--- Begin READING TEXT ---

-----Original Message----- From: Matt Riedemann <mriedemos@gmail.com> Sent: Thursday, June 6, 2019 1:33 PM To: openstack-discuss@lists.openstack.org Subject: Re: [nova] [cyborg] Impact of moving bind to compute
On 5/23/2019 7:00 AM, Nadathur, Sundar wrote:
[....] Moving the binding from [2] to [3] reduces this overlap. I did some measurements of the time window from [2] to [3]: it was consistently between 20 and 50 milliseconds, whether I launched 1 VM at a time, 2 at a time, etc. This seems acceptable.
[2] https://github.com/openstack/nova/blob/master/nova/conductor/manager.py#L150...
[3] https://github.com/openstack/nova/blob/master/nova/compute/manager.py#L1882
Regards,
Sundar
I'm OK with binding in the compute since that's where we trigger the callback event and want to setup something to wait for it before proceeding, like we do with port binding.
What I've talked about in detail in the spec is doing the ARQ *creation* in conductor rather than compute. I realize that doing the creation in the compute service means fewer (if any) RPC API changes to get phase 1 of this code going, but I can't imagine any RPC API changes for that would be very big (it's a new parameter to the compute service methods, or something we lump into the RequestSpec).
The bigger concern I have is that we've long talked about moving port (and at times volume) creation from the compute service to conductor because it's less expensive to manage external resources there if something fails, e.g. going over-quota creating volumes. The problem with failing late in the compute is we have to cleanup other things (ports and volumes) and then reschedule, which may also fail on the next alternate host.
The ARQ creation could be done at [1], followed by the binding, before acquiring the semaphore or creating other resources. Why is that not a good option? [1] https://github.com/openstack/nova/blob/master/nova/compute/manager.py#L1898
Failing fast in conductor is more efficient and also helps take some of the guesswork out of which service is managing the resources (we've had countless bugs over the years about ports and volumes being leaked because we didn't clean them up properly on failure). Take a look at any of the error handling in the server create flow in the ComputeManager and you'll see what I'm talking about.
Anyway, if we're voting I vote that ARQ creation happens in conductor and binding happens in compute.
--
Thanks,
Matt
Regards, Sundar

--- End READING TEXT ---

PROMPT A:
List the names of the header fields that appear in the "-----Original Message-----" heading at the start of the email thread.
The entries below are unrelated to the email thread.

--- Begin RECORDS SUPPLIED ---

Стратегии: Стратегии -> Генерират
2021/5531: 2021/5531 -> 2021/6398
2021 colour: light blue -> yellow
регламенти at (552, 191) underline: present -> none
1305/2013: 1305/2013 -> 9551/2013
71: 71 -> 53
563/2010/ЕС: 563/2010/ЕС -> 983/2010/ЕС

--- End RECORDS SUPPLIED ---

PROMPT B:
Change "colour" to "color" throughout the entries listing changes, and reproduce every line otherwise unchanged.

TASK RESPONSE A:
From, Sent, To, Subject

TASK RESPONSE B:
Стратегии: Стратегии -> Генерират
2021/5531: 2021/5531 -> 2021/6398
2021 color: light blue -> yellow
регламенти at (552, 191) underline: present -> none
1305/2013: 1305/2013 -> 9551/2013
71: 71 -> 53
563/2010/ЕС: 563/2010/ЕС -> 983/2010/ЕС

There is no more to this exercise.